→ **Work to complete**
**1)** Transcribe the part of the Matt Ryan Dimock piece that begins at the words "Of course, Dimock" and stops after the words "water is safe?".
**2)** Write the next part of the Matt Ryan Dimock piece, picking up after its last sentence.

2) Matt Ryan Visits Dimock to Offer Unneeded Aid and Is Shown the Door
This guy absolutely leaves me speechless when it comes to going over the top. The Mayor of Binghamton, as he loves being addressed, envisions himself as one powerful fellow always on the hunt for any excuse to get involved with the anti-natural gas “ban” wagon. He is responsible for pushing through a citywide ban on natural gas development in an area more than likely never to see a single gas well. Instead, it stands today as a warning to the natural gas industry that Binghamton does not want your business, Binghamton business owners and workers have a different opinion. Hundreds of local workers already cross the border every day to work in Pennsylvania to provide services for the natural gas industry. All this ban has done, and will continue to do, is choke an already diminishing city economy. But, none of this compares to Matt Ryan’s decision to offer unrequested mutual aid to the town of Dimock after the Pennsylvania Department of Environmental Protection determined the water was safe to drink.
Matt Ryan wanted to use Binghamton taxpayer money and services, to deliver water to a town that already had clean water. Why, you might ask? Because, the town of Dimock is so important to the anti-natural gas community in New York. Absent Dimock, no activist trying to block the industry from coming to the state has any ground upon which to stand.
Of course, Dimock residents knew their water was safe and didn’t appreciate this disingenuous “help”. Resulting in numerous residents loudly telling Mayor Matt to go home, the Township Board of Supervisors saying “no thank you” to the mutual aid. Following this, Matt Ryan lost his cool, began yelling at the audience, and at one point implied the township’s decision would ultimately leave them vulnerable to a lawsuit from the litigants on Carter Road. What a lack of class! And, doesn’t this guy look pretty silly now that EPA says the water is safe?

Page images and extracted text:
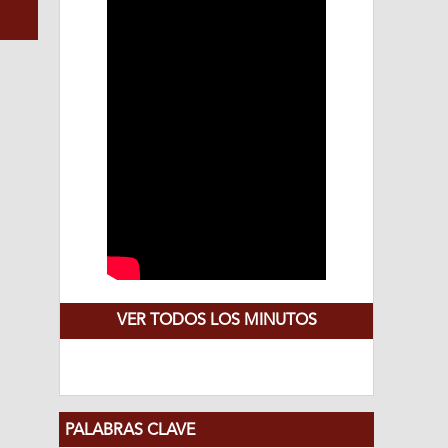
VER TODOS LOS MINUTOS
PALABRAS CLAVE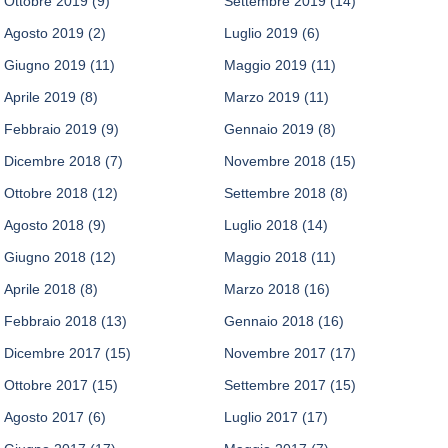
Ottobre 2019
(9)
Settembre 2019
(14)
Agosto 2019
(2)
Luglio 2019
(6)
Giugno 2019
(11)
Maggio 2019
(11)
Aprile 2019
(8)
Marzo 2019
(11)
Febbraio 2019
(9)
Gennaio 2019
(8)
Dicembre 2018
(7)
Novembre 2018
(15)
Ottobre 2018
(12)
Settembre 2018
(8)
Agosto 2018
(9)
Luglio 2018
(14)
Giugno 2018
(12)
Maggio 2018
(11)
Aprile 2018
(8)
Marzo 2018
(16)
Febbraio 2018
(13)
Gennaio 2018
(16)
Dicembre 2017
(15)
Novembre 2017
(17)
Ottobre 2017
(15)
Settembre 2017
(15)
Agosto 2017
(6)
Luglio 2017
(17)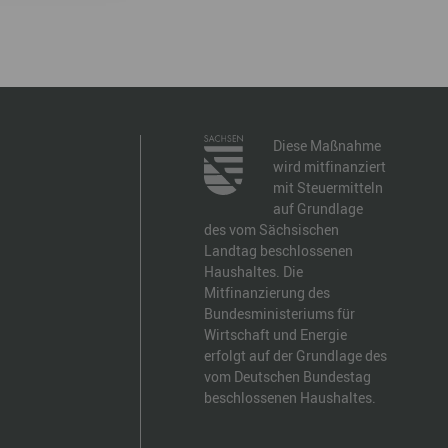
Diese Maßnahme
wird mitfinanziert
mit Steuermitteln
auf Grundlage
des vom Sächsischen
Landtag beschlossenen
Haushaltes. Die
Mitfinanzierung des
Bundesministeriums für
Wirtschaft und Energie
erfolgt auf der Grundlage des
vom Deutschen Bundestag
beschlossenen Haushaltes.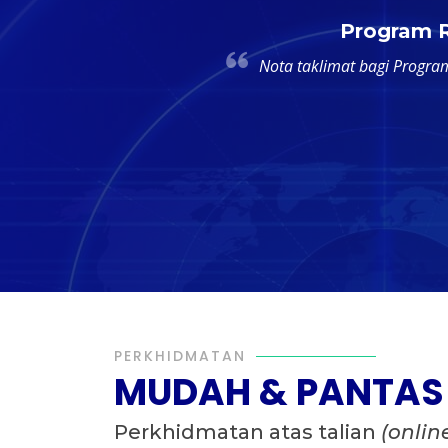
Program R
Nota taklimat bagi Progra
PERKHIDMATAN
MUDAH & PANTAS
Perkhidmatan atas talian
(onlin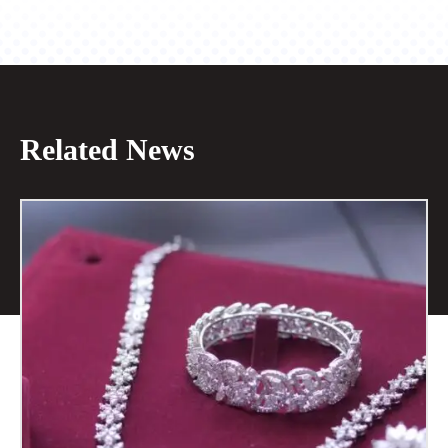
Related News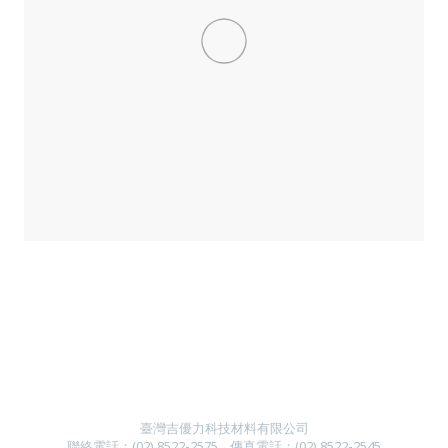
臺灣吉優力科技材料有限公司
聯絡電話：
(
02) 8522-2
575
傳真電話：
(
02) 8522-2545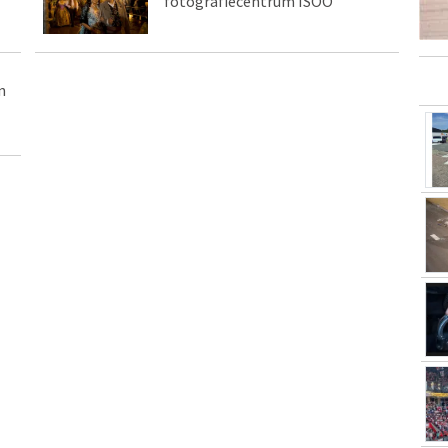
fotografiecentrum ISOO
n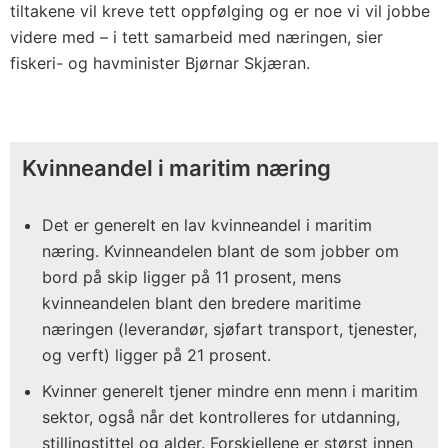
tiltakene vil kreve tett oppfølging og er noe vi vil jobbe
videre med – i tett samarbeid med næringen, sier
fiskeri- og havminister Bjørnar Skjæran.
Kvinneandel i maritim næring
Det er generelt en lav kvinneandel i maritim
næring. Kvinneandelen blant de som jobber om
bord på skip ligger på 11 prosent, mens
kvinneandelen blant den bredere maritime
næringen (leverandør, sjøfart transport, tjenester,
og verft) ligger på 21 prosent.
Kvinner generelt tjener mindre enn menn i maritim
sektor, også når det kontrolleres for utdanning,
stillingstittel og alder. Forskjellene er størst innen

→ **Results for the exercise**
**1)**
Of course, Dimock residents knew their water was safe and didn’t appreciate this disingenuous “help”. Resulting in numerous residents loudly telling Mayor Matt to go home, the Township Board of Supervisors saying “no thank you” to the mutual aid. Following this, Matt Ryan lost his cool, began yelling at the audience, and at one point implied the township’s decision would ultimately leave them vulnerable to a lawsuit from the litigants on Carter Road. What a lack of class! And, doesn’t this guy look pretty silly now that EPA says the water is safe?

**2)**
1) Tracy; From the Mouth of a Child, A Voice of Reason in the Natural Gas Debate
This might not be exactly what you expected among my top five moments, but it was truly a special one. It was, in fact, the most special. During a Vestal Gas Coalition informational meeting, I had the opportunity to speak with a young girl named Tracy about her science project. This bright and charming girl made a quilt to represent Marcellus Shale natural gas development. Not only did this quilt demonstrate the numerous geologic layers of rock separating fresh water aquifers over a mile deep, it also exhibited the many protective layers of casing–something many who oppose natural gas development do not understand.
So I ask, how is it possible that someone so young can understand this, but the well-educated and very wealthy members of the Park Foundation cannot?
I hope you enjoyed this collection of memories from the last year. It has been a wild ride with many ups and downs. I want to thank all of the landowners and individuals I have met throughout my travels in New York and Pennsylvania. Their passion and dedication in supporting this industry is simply unquantifiable. I also want to thank my colleagues in the industry and especially at Energy in Depth for the opportunity and experience.